Extracted material: Begin

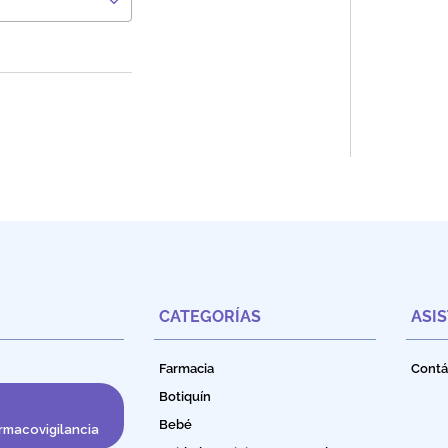
CATEGORÍAS
ASI
Farmacia
Contá
Botiquín
Bebé
rmacovigilancia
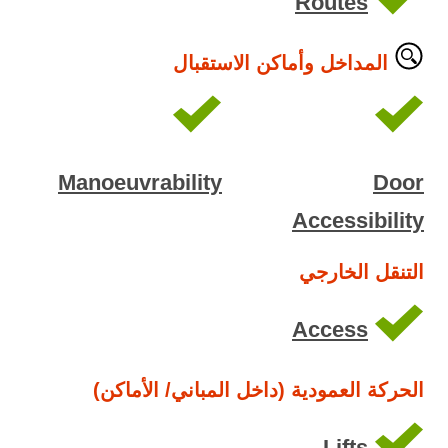
Routes
المداخل وأماكن الاستقبال
Manoeuvrability
Door
Accessibility
التنقل الخارجي
Access
الحركة العمودية (داخل المباني/ الأماكن)
Lifts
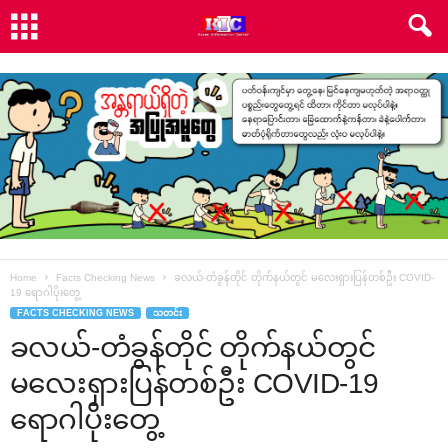
Home
Facts Checking News
ခလယ်-တံခွန်တိုင် တိုက်နယ်တွင် မ‌လေးရှားပြန်တစ်ဦး COVID-
19 ‌ရောဂါပိုး‌တွေ့
FACTS CHECKING NEWS
သတင်း
ခလယ်-တံခွန်တိုင် တိုက်နယ်တွင်
မ‌လေးရှားပြန်တစ်ဦး COVID-19
‌ရောဂါပိုး‌တွေ့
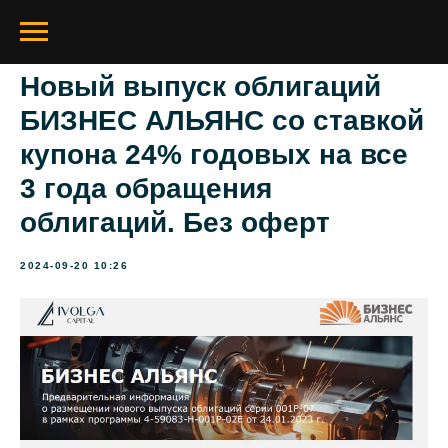
Новый выпуск облигаций
БИЗНЕС АЛЬЯНС со ставкой
купона 24% годовых на все
3 года обращения
облигаций. Без оферт
2024-09-20 10:26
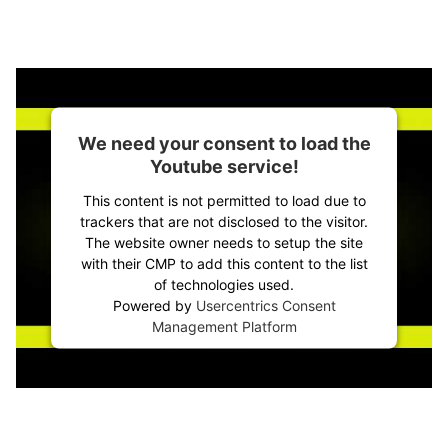
We need your consent to load the
Youtube service!
This content is not permitted to load due to
trackers that are not disclosed to the visitor.
The website owner needs to setup the site
with their CMP to add this content to the list
of technologies used.
Powered by
Usercentrics Consent
Management Platform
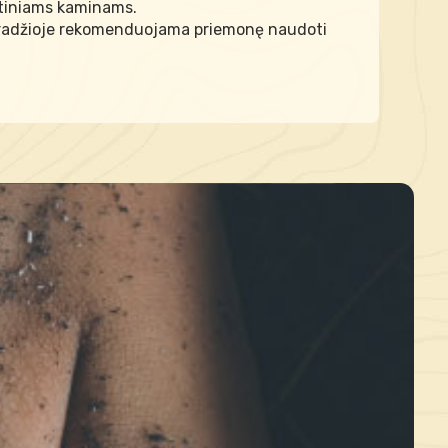
lytiniams kaminams.
mi. Pradžioje rekomenduojama priemonę naudoti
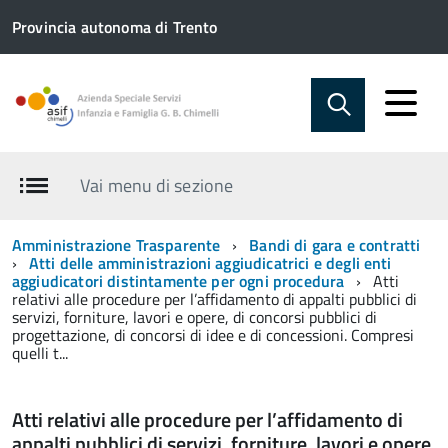
Provincia autonoma di Trento
Vai menu di sezione
Amministrazione Trasparente
Bandi di gara e contratti
Atti delle amministrazioni aggiudicatrici e degli enti
aggiudicatori distintamente per ogni procedura
Atti
relativi alle procedure per l’affidamento di appalti pubblici di
servizi, forniture, lavori e opere, di concorsi pubblici di
progettazione, di concorsi di idee e di concessioni. Compresi
quelli t...
Atti relativi alle procedure per l’affidamento di
appalti pubblici di servizi, forniture, lavori e opere,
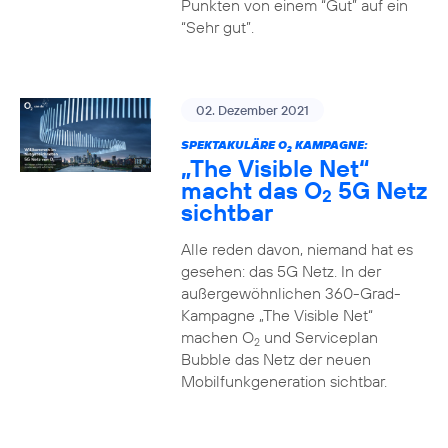
Punkten von einem “Gut” auf ein
“Sehr gut”.
02. Dezember 2021
SPEKTAKULÄRE O
KAMPAGNE:
2
„The Visible Net“
macht das O
5G Netz
2
sichtbar
Alle reden davon, niemand hat es
gesehen: das 5G Netz. In der
außergewöhnlichen 360-Grad-
Kampagne „The Visible Net“
machen O
und Serviceplan
2
Bubble das Netz der neuen
Mobilfunkgeneration sichtbar.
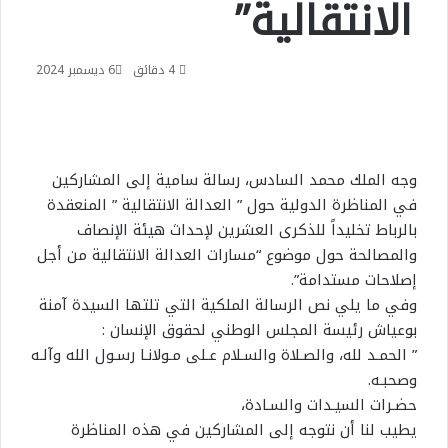
الانتقالية”
4 دقائق
6 ديسمبر 2024
وجه الملك محمد السادس، رسالة سامية إلى المشاركين
في المناظرة الدولية حول ” العدالة الانتقالية ” المنعقدة
بالرباط تخليداً للذكرى العشرين لإحداث هيئة الإنصاف
والمصالحة حول موضوع “مسارات العدالة الانتقالية من أجل
إصلاحات مستدامة”.
وفي ما يلي نص الرسالة الملكية التي تلتها السيدة آمنة
بوعياش رئيسة المجلس الوطني لحقوق الإنسان :
” الحمـد لله، والصـلاة والسـلام عـلى مـولانـا رسـول الله وآلـه
وصحبـه.
حضـرات السيـدات والسـادة،
يطيب لنا أن نتوجه إلى المشاركين في هذه المناظرة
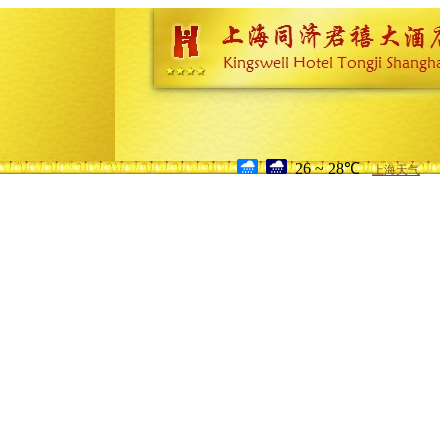
26 ~ 28℃
上海天气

Extracted material: End

What the task asks:
Give back word for word the lines from the one containing "Atti relativi alle" through the final line of the data above. Pictures are to be left out.

Solution below:
Atti relativi alle procedure per l’affidamento di
appalti pubblici di servizi, forniture, lavori e opere,
Punkten von einem “Gut” auf ein
“Sehr gut”.
02. Dezember 2021
SPEKTAKULÄRE O
KAMPAGNE:
2
„The Visible Net“
macht das O
5G Netz
2
sichtbar
Alle reden davon, niemand hat es
gesehen: das 5G Netz. In der
außergewöhnlichen 360-Grad-
Kampagne „The Visible Net“
machen O
und Serviceplan
2
Bubble das Netz der neuen
Mobilfunkgeneration sichtbar.
الانتقالية”
4 دقائق
6 ديسمبر 2024
وجه الملك محمد السادس، رسالة سامية إلى المشاركين
في المناظرة الدولية حول ” العدالة الانتقالية ” المنعقدة
بالرباط تخليداً للذكرى العشرين لإحداث هيئة الإنصاف
والمصالحة حول موضوع “مسارات العدالة الانتقالية من أجل
إصلاحات مستدامة”.
وفي ما يلي نص الرسالة الملكية التي تلتها السيدة آمنة
بوعياش رئيسة المجلس الوطني لحقوق الإنسان :
” الحمـد لله، والصـلاة والسـلام عـلى مـولانـا رسـول الله وآلـه
وصحبـه.
حضـرات السيـدات والسـادة،
يطيب لنا أن نتوجه إلى المشاركين في هذه المناظرة
26 ~ 28℃
上海天气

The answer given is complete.